Best Moment: Oliver Tree coughing as he describes his smoking on “Cigarettes” (1 to numb the pain, 1 to celebrate, 2 for sex, 3 to sleep, 10 for lunch, and 10 for dinner).

Best Song: “Cowboys Don’t Cry.”

RIYL: Getting slightly angry, Doc Martens with spurs, black F-150s.

Father John Misty: Chloë and the Next 20th Century

8. Father John Misty: Chloë and the Next 20th Century

Best Moment: The guitar solo on “The Next 20th Century” knocks your socks off, thereby freeing the dogs.

Best Song: “Q4”, because it tells the best stand-alone story on the album.

RIYL: Volunteering at retirement homes, American angst, anarchy.

Mitski: Laurel Hell

9. Mitski: Laurel Hell

Best Moment: On “Love Me More,” when your ears get ambushed by the high intensity of the “Maniac” sample.

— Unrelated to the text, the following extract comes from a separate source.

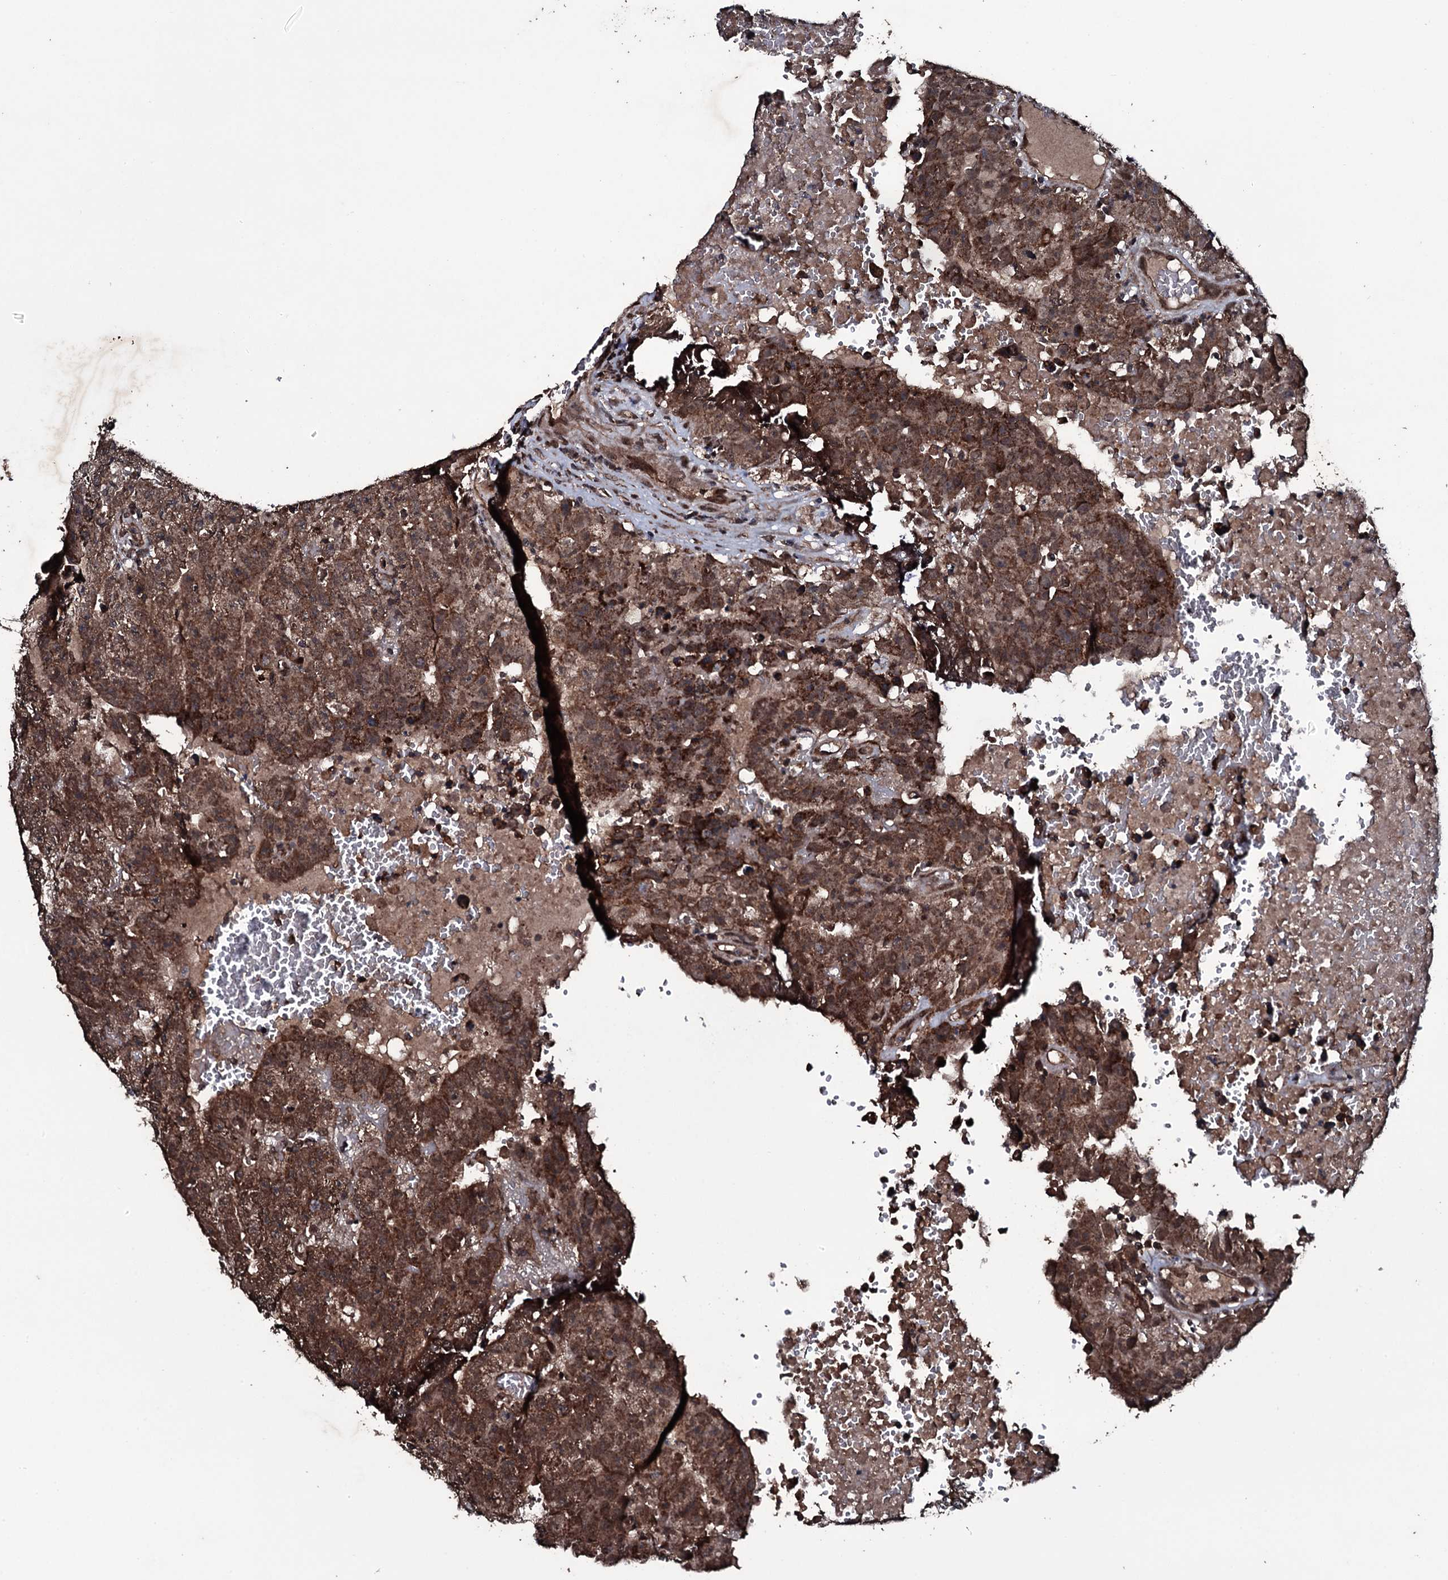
{"staining": {"intensity": "moderate", "quantity": ">75%", "location": "cytoplasmic/membranous"}, "tissue": "testis cancer", "cell_type": "Tumor cells", "image_type": "cancer", "snomed": [{"axis": "morphology", "description": "Carcinoma, Embryonal, NOS"}, {"axis": "topography", "description": "Testis"}], "caption": "Protein expression analysis of human testis cancer reveals moderate cytoplasmic/membranous staining in approximately >75% of tumor cells.", "gene": "MRPS31", "patient": {"sex": "male", "age": 25}}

Best Song: “The Only Heartbreaker,” because — awooga — Mitski’s voice can do little wrong.

RIYL: The Weeknd, that feeling you get when you break up with someone but still kind of miss them (please take me back), painting landscapes.

Mad Tsai: Homecoming

10. Mad Tsai: Homecoming

Best Moment: On “Boy Bi,” when Mad Tsai says “Boy bye” because you get to do the Leo DiCaprio pointing on the couch thing.

Best Song: “Killer Queen” because it’s a catchy pop banger, which is all you need sometimes.

RIYL: Music that is sonically pleasing, your high school era, whatever Spotify means by “Alt Z.”